▶ EXTRACT PROVIDED:

Welcome to the forum Anne, hope to see more contributions in the future, as said in my previous post I have never visited Tagum but is in my bucket list and once we move,,,,, finally we will get to the southern Island and explore.

Cheers, Steve.


----------



## greenstreak1946 (May 28, 2017)

I can say Tagum City is fairly nice for a small town. They do have a lot of malls there. the new Gaisano mall is real nice. They now have completed the movie theater on top level. I lived in Tagum for 9 months about 4 years ago. I enjoyed being there. I am returning there to live again. the only real problem they have is the sewer system. It is an open drainage ditch that doesn't drain so well. A lot of smell comes from it. I like not having so much traffic also. there is no cabs or buses that run through the city. Either ride a tricycle, walk or own your own car. I am actually going to buy my own tricycle. 

Art


----------



## cyberfx1024 (May 21, 2015)

hogrider said:


> The models we looked at were on a subdivision called "Celerina" in Davao. They were single storey 80 sqm so yes about 900 soft, and the price depending on the model, was Php4.5m for the 4br unit. I built my own house, 2 story 155 sqm on a golf course for Php4.6m plus Php1m for a 220 sqm lot. The difference in build quality is vast.


We pretty much had to do that this year with my MIL's house. It got damaged during Typhoon Bopha back in 2012 and we finally had the money together to get it fixed, what was supposed to be a $10k job ended up being almost $20k but it is up to American standards and I made sure of that. All because they are talking about expanding the road from New Bataan to Maragusan.


----------



## cyberfx1024 (May 21, 2015)

greenstreak1946 said:


> I can say Tagum City is fairly nice for a small town. They do have a lot of malls there. the new Gaisano mall is real nice. They now have completed the movie theater on top level. I lived in Tagum for 9 months about 4 years ago. I enjoyed being there. I am returning there to live again. the only real problem they have is the sewer system. It is an open drainage ditch that doesn't drain so well. A lot of smell comes from it. I like not having so much traffic also. there is no cabs or buses that run through the city. Either ride a tricycle, walk or own your own car. I am actually going to buy my own tricycle.

▶ EXERCISE INSTRUCTIONS:
Reproduce everything in the Tagum City thread above from "We pretty much" down to "Bataan to Maragusan.", word for word. The lines that follow come from a source unrelated to the Tagum City thread.

▶ GIVEN MATERIAL:
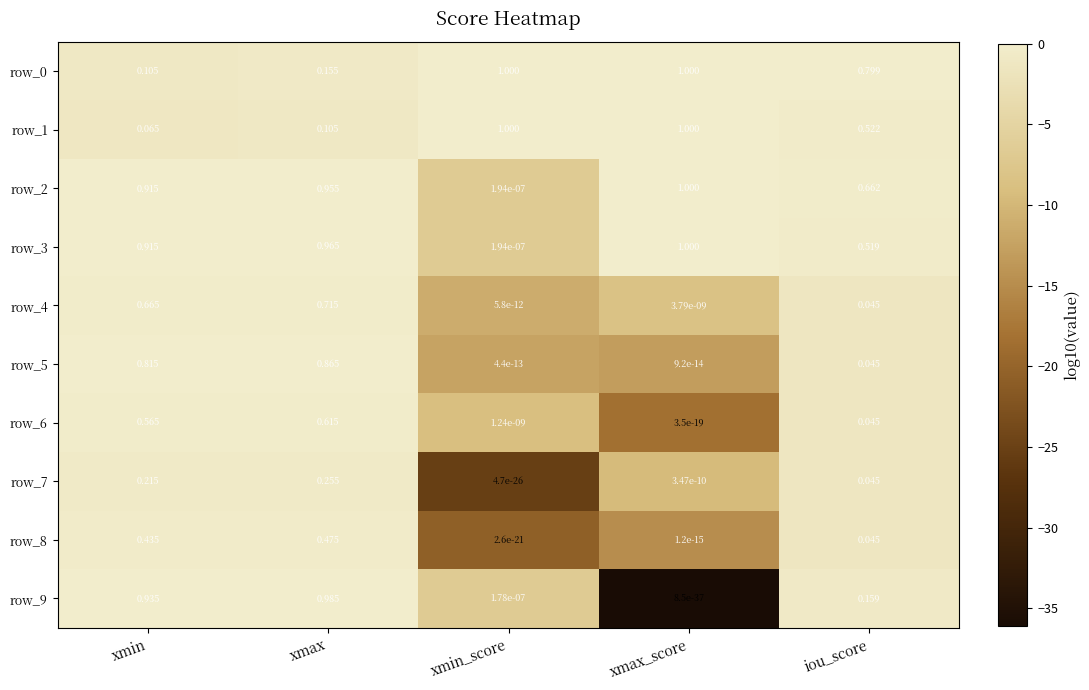

Rank the categories by row_9 value from highest to lowest.

xmax, xmin, iou_score, xmin_score, xmax_score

▶ ANSWER AREA:
We pretty much had to do that this year with my MIL's house. It got damaged during Typhoon Bopha back in 2012 and we finally had the money together to get it fixed, what was supposed to be a $10k job ended up being almost $20k but it is up to American standards and I made sure of that. All because they are talking about expanding the road from New Bataan to Maragusan.